Leave No Debt Unpaid

Published on 3rd May 2005

Last week, members of the East African Legislative Assembly added their voice to calls to have Africa’s debts written off. The leaders were in Kenya, at Namanga, to welcome the \"Get On Board Bus\" that is moving around Africa collecting views to be presented at the G 8 Summit slated for 6 June 2005 in Scotland.

Africa’s debt stands at a huge $300 billion with more than half the population living on less than a dollar a day. Kenya for instance, has about 18 million people living below poverty line.

The words of an American scholar Larry Diamond of the Hoover Institution, in his recent critic on the situation of Africa’s debt dubbed ‘Debt for Democracy,’ although not different from what the West thinks of Africa, is right in scope.

According to Diamond, the campaign to convince the donor community to write off the debts of several countries is morally inspiring, politically timely, but one which, in his words, is terribly misguided. When African leaders peg development on debt waivers – that relieving Africa of its debts will help reduce poverty on the continent where resources through aid flow will be directly channeled to education, health and other infrastructure –something must have gone wrong.


A popular belief by many an African, which is rather humanitarian, is that the continent commands a right and moral obligation to get aid, so what’s the justification to have the debts cancelled? Hasn’t Africa been watching over the years as debts pile? Is a given that Africa cannot progress without aid from the West?

Calling for debt cancellation for Africa’s poor nations and hinging the same for the progress of a continent that lives in the dream of industrializing by 2020 reeks of bad economics. Africa’s leaders who support this quest will eventually find themselves agents of Western imperialism and the stringent conditions that African economies have been forced to operate by the Bretton Woods institutions.

Africa’s agenda at the G8 conventions has always been a thing of an after thought. This is evident as is demonstrated in the recommendations of the Tony Blair Commission for Africa’s report released last month. The Commission finds Africa a toddler, who has to be coached on her steps – economically and other dimensions – by Western standards. It diagnoses Africa’s problem as not any unique but one that is a result of ignorance, traditionally ill-vested governments and inability to install institutions as forms of governance.
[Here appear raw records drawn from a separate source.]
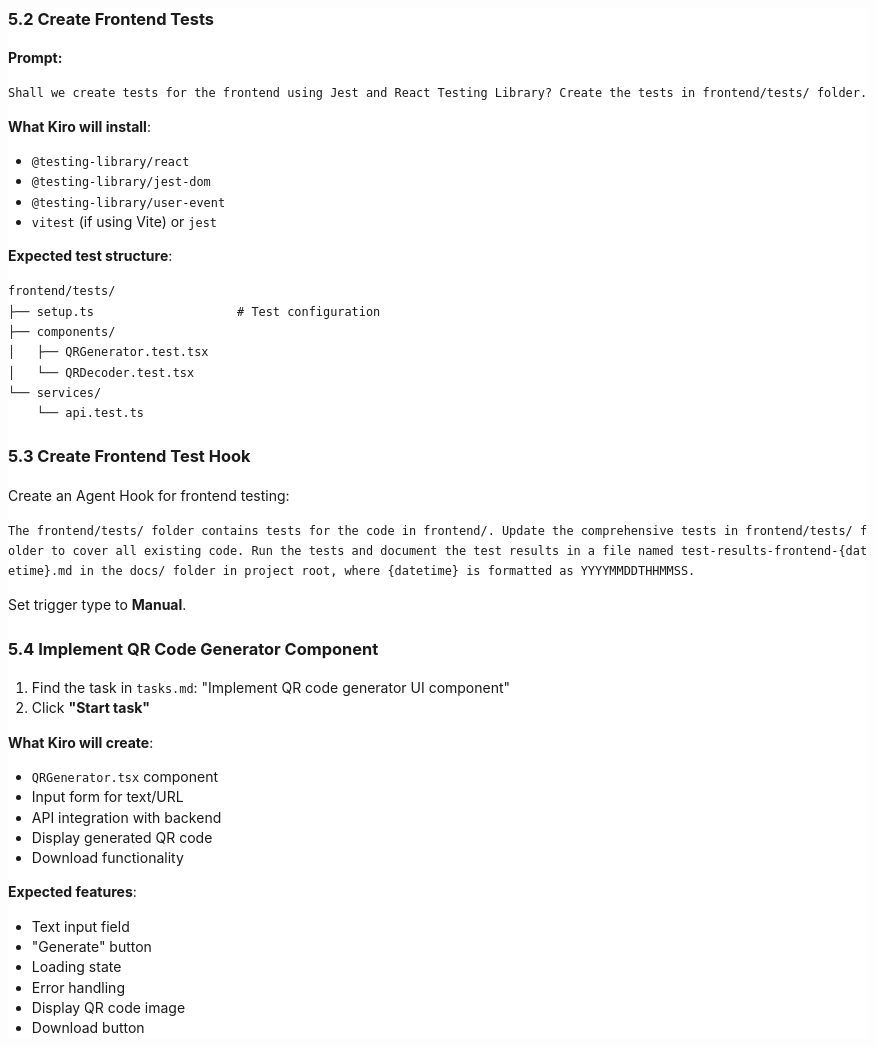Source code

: ### 5.2 Create Frontend Tests

**Prompt:**

```
Shall we create tests for the frontend using Jest and React Testing Library? Create the tests in frontend/tests/ folder.
```

**What Kiro will install**:

- `@testing-library/react`
- `@testing-library/jest-dom`
- `@testing-library/user-event`
- `vitest` (if using Vite) or `jest`

**Expected test structure**:

```
frontend/tests/
├── setup.ts                    # Test configuration
├── components/
│   ├── QRGenerator.test.tsx
│   └── QRDecoder.test.tsx
└── services/
    └── api.test.ts
```

### 5.3 Create Frontend Test Hook

Create an Agent Hook for frontend testing:

```
The frontend/tests/ folder contains tests for the code in frontend/. Update the comprehensive tests in frontend/tests/ folder to cover all existing code. Run the tests and document the test results in a file named test-results-frontend-{datetime}.md in the docs/ folder in project root, where {datetime} is formatted as YYYYMMDDTHHMMSS.
```

Set trigger type to **Manual**.

### 5.4 Implement QR Code Generator Component

1. Find the task in `tasks.md`: "Implement QR code generator UI component"
2. Click **"Start task"**

**What Kiro will create**:

- `QRGenerator.tsx` component
- Input form for text/URL
- API integration with backend
- Display generated QR code
- Download functionality

**Expected features**:

- Text input field
- "Generate" button
- Loading state
- Error handling
- Display QR code image
- Download button

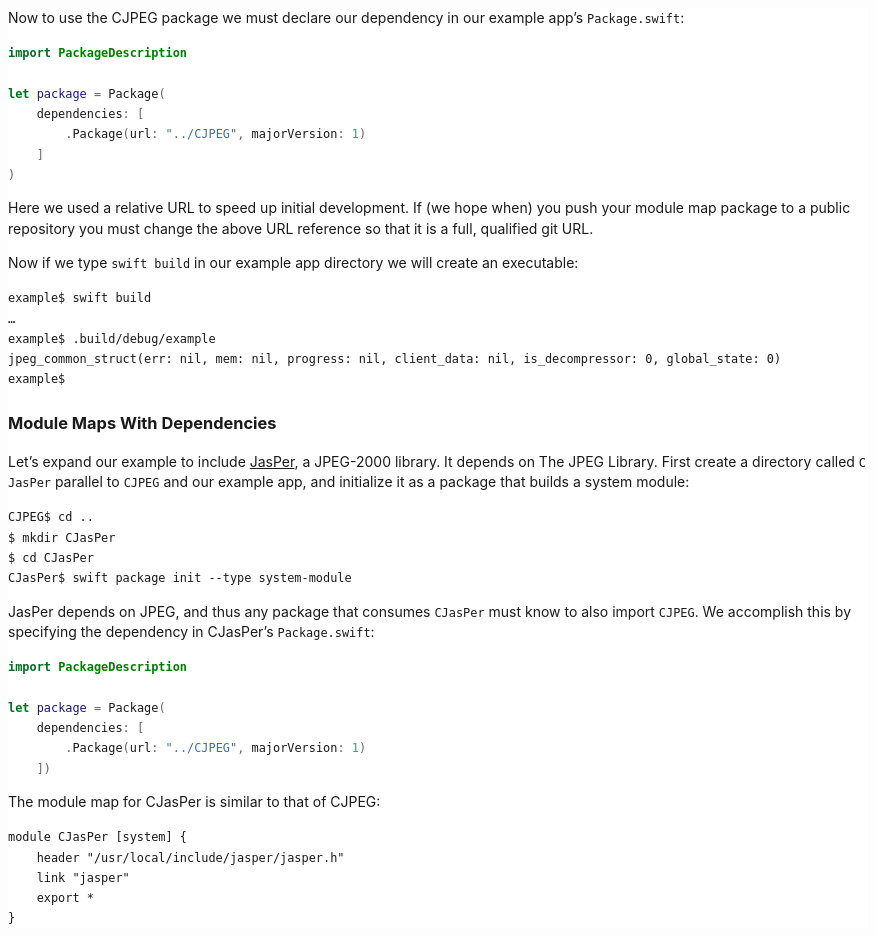 Now to use the CJPEG package we must declare our dependency in our example app’s `Package.swift`:

```swift
import PackageDescription

let package = Package(
    dependencies: [
        .Package(url: "../CJPEG", majorVersion: 1)
    ]
)
```

Here we used a relative URL to speed up initial development. If (we hope when) you push your module map package to a public repository you must change the above URL reference so that it is a full, qualified git URL.

Now if we type `swift build` in our example app directory we will create an executable:

    example$ swift build
    …
    example$ .build/debug/example
    jpeg_common_struct(err: nil, mem: nil, progress: nil, client_data: nil, is_decompressor: 0, global_state: 0)
    example$


### Module Maps With Dependencies

Let’s expand our example to include [JasPer](https://www.ece.uvic.ca/~frodo/jasper/), a JPEG-2000 library. It depends on The JPEG Library. First create a directory called `CJasPer` parallel to `CJPEG` and our example app, and initialize it as a package that builds a system module:

    CJPEG$ cd ..
    $ mkdir CJasPer
    $ cd CJasPer
    CJasPer$ swift package init --type system-module

JasPer depends on JPEG, and thus any package that consumes `CJasPer` must know to also import `CJPEG`. We accomplish this by specifying the dependency in CJasPer’s `Package.swift`:

```swift
import PackageDescription

let package = Package(
    dependencies: [
        .Package(url: "../CJPEG", majorVersion: 1)
    ])
```

The module map for CJasPer is similar to that of CJPEG:

    module CJasPer [system] {
        header "/usr/local/include/jasper/jasper.h"
        link "jasper"
        export *
    }
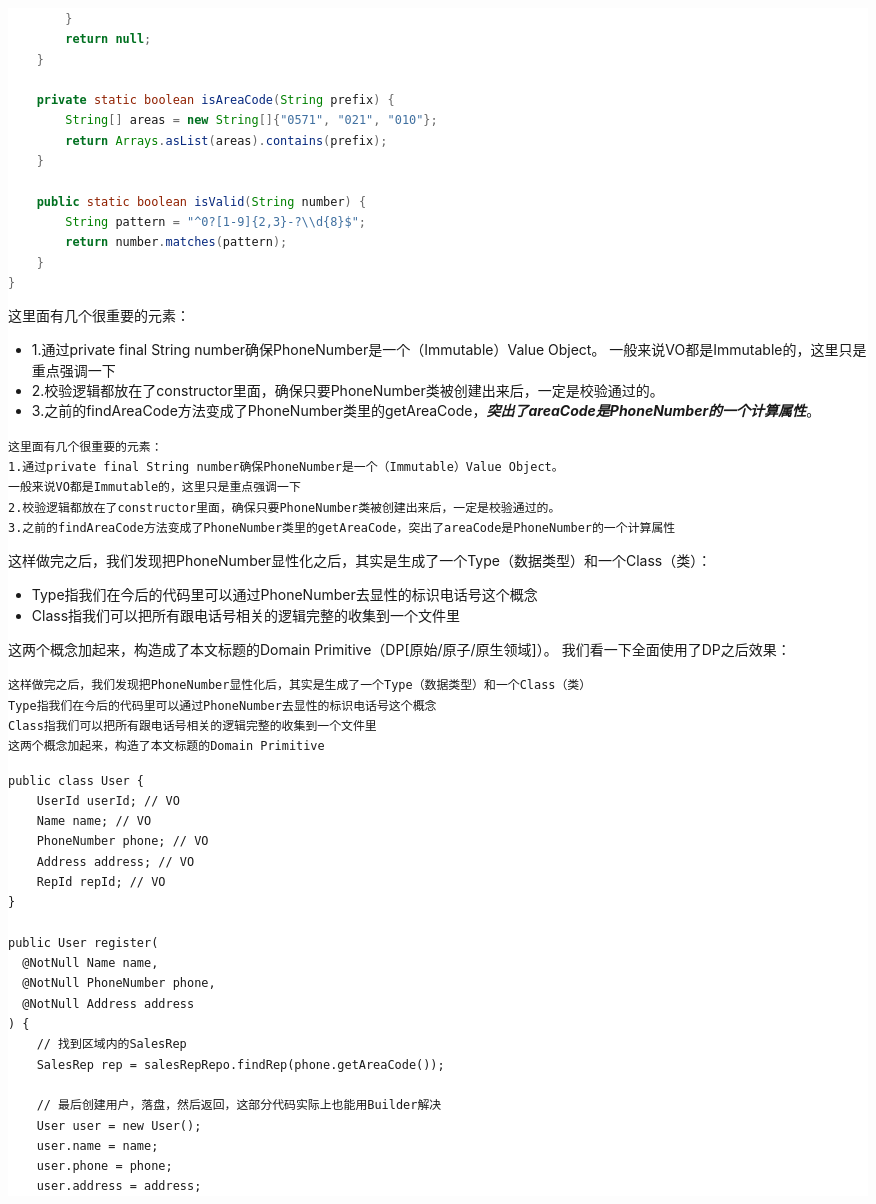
 ```java
        }
        return null;
    }

    private static boolean isAreaCode(String prefix) {
        String[] areas = new String[]{"0571", "021", "010"};
        return Arrays.asList(areas).contains(prefix);
    }

    public static boolean isValid(String number) {
        String pattern = "^0?[1-9]{2,3}-?\\d{8}$";
        return number.matches(pattern);
    }
}
```

这里面有几个很重要的元素：

- 1.通过private final String number确保PhoneNumber是一个（Immutable）Value Object。
  一般来说VO都是Immutable的，这里只是重点强调一下
- 2.校验逻辑都放在了constructor里面，确保只要PhoneNumber类被创建出来后，一定是校验通过的。
- 3.之前的findAreaCode方法变成了PhoneNumber类里的getAreaCode，***突出了areaCode是PhoneNumber的一个计算属性***。

```
这里面有几个很重要的元素：
1.通过private final String number确保PhoneNumber是一个（Immutable）Value Object。
一般来说VO都是Immutable的，这里只是重点强调一下
2.校验逻辑都放在了constructor里面，确保只要PhoneNumber类被创建出来后，一定是校验通过的。
3.之前的findAreaCode方法变成了PhoneNumber类里的getAreaCode，突出了areaCode是PhoneNumber的一个计算属性
```

这样做完之后，我们发现把PhoneNumber显性化之后，其实是生成了一个Type（数据类型）和一个Class（类）：

- Type指我们在今后的代码里可以通过PhoneNumber去显性的标识电话号这个概念
- Class指我们可以把所有跟电话号相关的逻辑完整的收集到一个文件里

这两个概念加起来，构造成了本文标题的Domain Primitive（DP[原始/原子/原生领域]）。
我们看一下全面使用了DP之后效果：

```
这样做完之后，我们发现把PhoneNumber显性化后，其实是生成了一个Type（数据类型）和一个Class（类）
Type指我们在今后的代码里可以通过PhoneNumber去显性的标识电话号这个概念
Class指我们可以把所有跟电话号相关的逻辑完整的收集到一个文件里
这两个概念加起来，构造了本文标题的Domain Primitive
```

```
public class User {
    UserId userId; // VO
    Name name; // VO
    PhoneNumber phone; // VO
    Address address; // VO
    RepId repId; // VO
}

public User register(
  @NotNull Name name, 
  @NotNull PhoneNumber phone, 
  @NotNull Address address
) {
    // 找到区域内的SalesRep
    SalesRep rep = salesRepRepo.findRep(phone.getAreaCode());

    // 最后创建用户，落盘，然后返回，这部分代码实际上也能用Builder解决
    User user = new User();
    user.name = name;
    user.phone = phone;
    user.address = address;
```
This has been said before of Africa. How the declining life expectancy aggravated by HIV/AIDS has made good hearing to our Western brothers. We know it is in Africa that access to safe drinking water, preventive medicine and basic education, as well as to markets, credit and justice, is still a nightmare. It will be wrong to attribute Africa’s problems to debt relief. For it raises the question of how Botswana, with its diamond, has recorded positive growth. It is not even the accident of geography or natural resources.

Sustainable development is achievable in Africa with or without aid. The focus in solving Africa’s burden today should shift from the over glorified lows of Africa, whose origins in reality draws foreign participation. Africans should shelve the reminders of conflict, hunger, HIV/AIDS and a number of other negative ills. Aid to Africa has come at a cost. It is through aid that Africa’s democracy has been doctored. Diamond’s suggestion that the cure to Africa’s indebtedness settles is an orgy of even stiffer conditions sounds tragic. He suggests that the West, through institutions like the Congress, should come up with a summit that plays vanguard on Africa’s development in aspects of democracy, governance and human rights, where countries that post good indications are treated to debt waivers.  

It’s time Africa was left alone. Western interference has done more harm than good to the continent. The cries of Pete Ondeng’, in his book ‘Africa’s Harvest’ is a testimony to what Africa has, but which it doesn’t control. Pete tries to showcase that were it not for conflict, hydroelectric power supply and its surplus for export would no longer be a problem. Actually, the Congo basin can supply the whole continent with power.

It is awkward for the West to believe that Africa cannot be trusted with her own democracy. What African countries need are people-installed structures that actively include their participation through institutional devolution. A lot of Africa’s resources have gone into waste. She has been robbed of a good portion of her economic might by her Western masters. 

Today, transition governments in Africa and those considered to be democratic by the West have been forced to adopt strategies scripted by the West in fighting graft. Kenya, for instance, has been forced since 2003, to create institutions to fight the vice, but which are yet to show success because they were not home grown.  African governments must appreciate that Africa’s problem has the solution within. That playing servant to the West does not save a dying patient from HIV/AIDS. Neither does it promote education in the continent. It has never. 

A time has come when Africa must re-organize itself. Middle East stands strong against Western imperialism and its success story in comparison with Africa is a case of two worlds apart. We don’t need a cancellation of debt. Let’s promote systems that empower people.